Some of the covered expenses under the Dependent FSA may include private childcare providers, au pairs, nursery care, preschool, daycare, and day camp (of the non-educational variety) until their dependent reaches the age of 13 years. 

For dependent-care claims, accountholders must report the social security number of their childcare provider.

Reimbursements for daycare or in-home care that are custodial and not medically necessary can be taken by employees who claim a senior citizen as a dependent on their tax return.

The Dependent FSA also allows for expenses for the employee’s spouse to look for work or to go to school.

The best advice is for employees to contact their job’s human resources office because reimbursement is account-specific. 

In general, workers who pay for qualified medical expenses do not have to pay income taxes on the repayments they receive.

What Needs May the HSA Be Used For?

Many of the reimbursable expenses for the HSA are the same as for the Healthcare FSA. The HSA allowable expenses number in the dozens.

They include but are not limited to, fertility treatments, hospital stays, dentures, insulin, and supplies for people with diabetes, orthodontics other than for cosmetic reasons, programs for smoking cessation, and sunscreen.

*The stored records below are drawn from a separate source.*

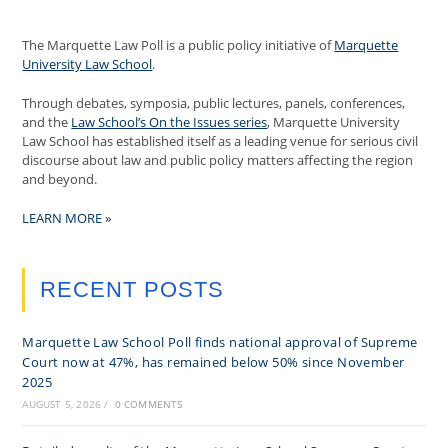
The Marquette Law Poll is a public policy initiative of
Marquette
University Law School
.
Through debates, symposia, public lectures, panels, conferences,
and the
Law School’s On the Issues series
, Marquette University
Law School has established itself as a leading venue for serious civil
discourse about law and public policy matters affecting the region
and beyond.
LEARN MORE »
RECENT POSTS
Marquette Law School Poll finds national approval of Supreme
Court now at 47%, has remained below 50% since November
2025
AUGUST 5, 2026
/
0 COMMENTS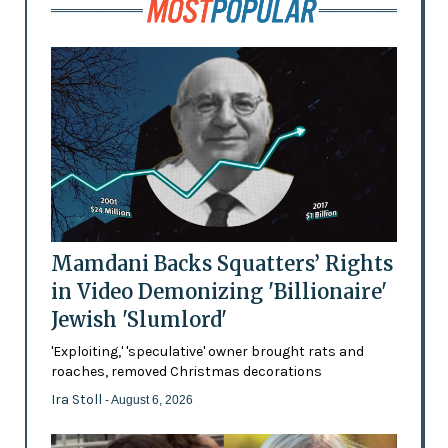
Mamdani Backs Squatters’ Rights
in Video Demonizing 'Billionaire'
Jewish 'Slumlord'
'Exploiting,' 'speculative' owner brought rats and
roaches, removed Christmas decorations
Ira Stoll
- August 6, 2026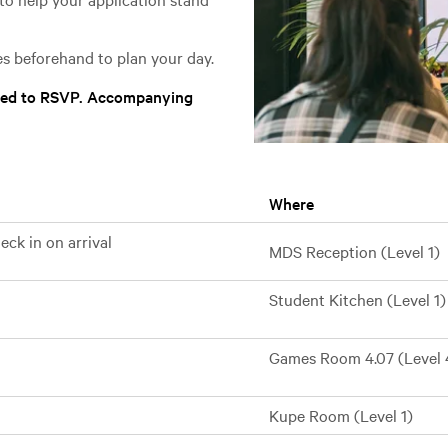
s beforehand to plan your day.
need to RSVP. Accompanying
Where
ck in on arrival
MDS Reception (Level 1)
Student Kitchen (Level 1)
Games Room 4.07 (Level 
Kupe Room (Level 1)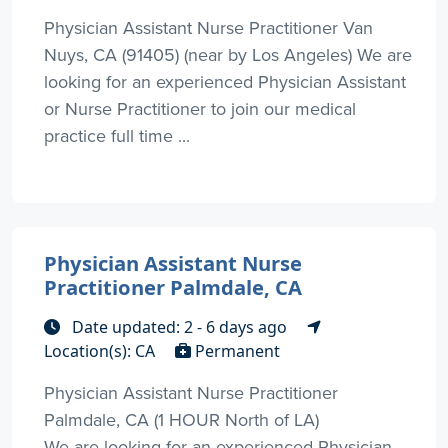
Physician Assistant Nurse Practitioner Van
Nuys, CA (91405) (near by Los Angeles) We are
looking for an experienced Physician Assistant
or Nurse Practitioner to join our medical
practice full time ...
Physician Assistant Nurse
Practitioner Palmdale, CA
Date updated: 2 - 6 days ago
Location(s): CA
Permanent
Physician Assistant Nurse Practitioner
Palmdale, CA (1 HOUR North of LA)
We are looking for an experienced Physician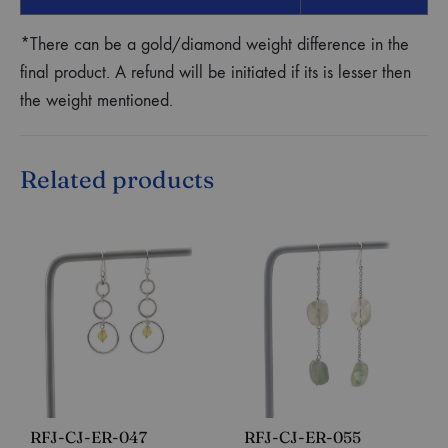
*There can be a gold/diamond weight difference in the
final product. A refund will be initiated if its is lesser then
the weight mentioned.
Related products
RFJ-CJ-ER-047
RFJ-CJ-ER-055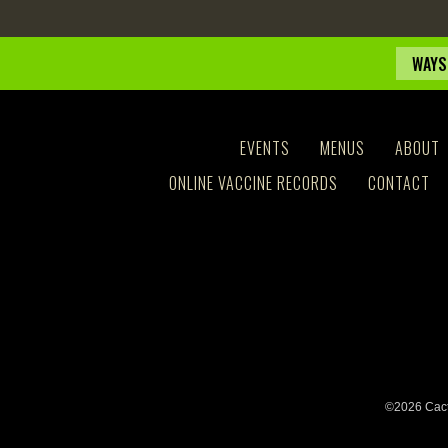
WAYS
EVENTS
MENUS
ABOUT
ONLINE VACCINE RECORDS
CONTACT
©2026 Cact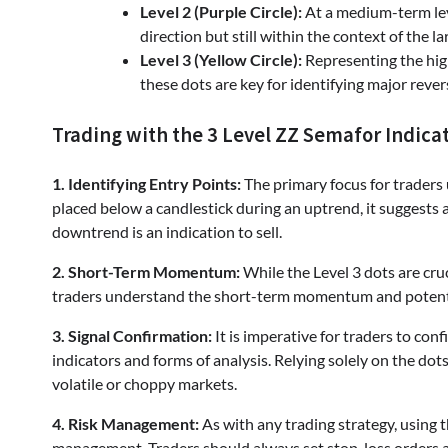
Level 2 (Purple Circle):
At a medium-term lev
direction but still within the context of the la
Level 3 (Yellow Circle):
Representing the high
these dots are key for identifying major rever
Trading with the 3 Level ZZ Semafor Indica
1. Identifying Entry Points:
The primary focus for traders u
placed below a candlestick during an uptrend, it suggests a
downtrend is an indication to sell.
2. Short-Term Momentum:
While the Level 3 dots are cruc
traders understand the short-term momentum and potential
3. Signal Confirmation:
It is imperative for traders to con
indicators and forms of analysis. Relying solely on the dots
volatile or choppy markets.
4. Risk Management:
As with any trading strategy, using 
management. Traders should always set stop-loss orders an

Does Money in the HSA and the FSA Roll Over?

As for rollovers, they are allowed for the HSA, but typically not for the FSA. 

However, some Flexible Spending Accounts allow up to $500 to be used in the next year of the plan. 

The IRS gives plans the option to grant a two and a half month grace period for balances so they can be taken into the next year.

Final Words

The Health Savings Account and the Flexible Spending Account give accountholders tax advantages while their contributions help them to pay for their own or their dependent’s qualified health-related or care-related expenses. 

Before signing up, however, it’s suggested that employees learn what the plan covers. Some people who are thinking about enrolling will benefit from speaking to a tax planner.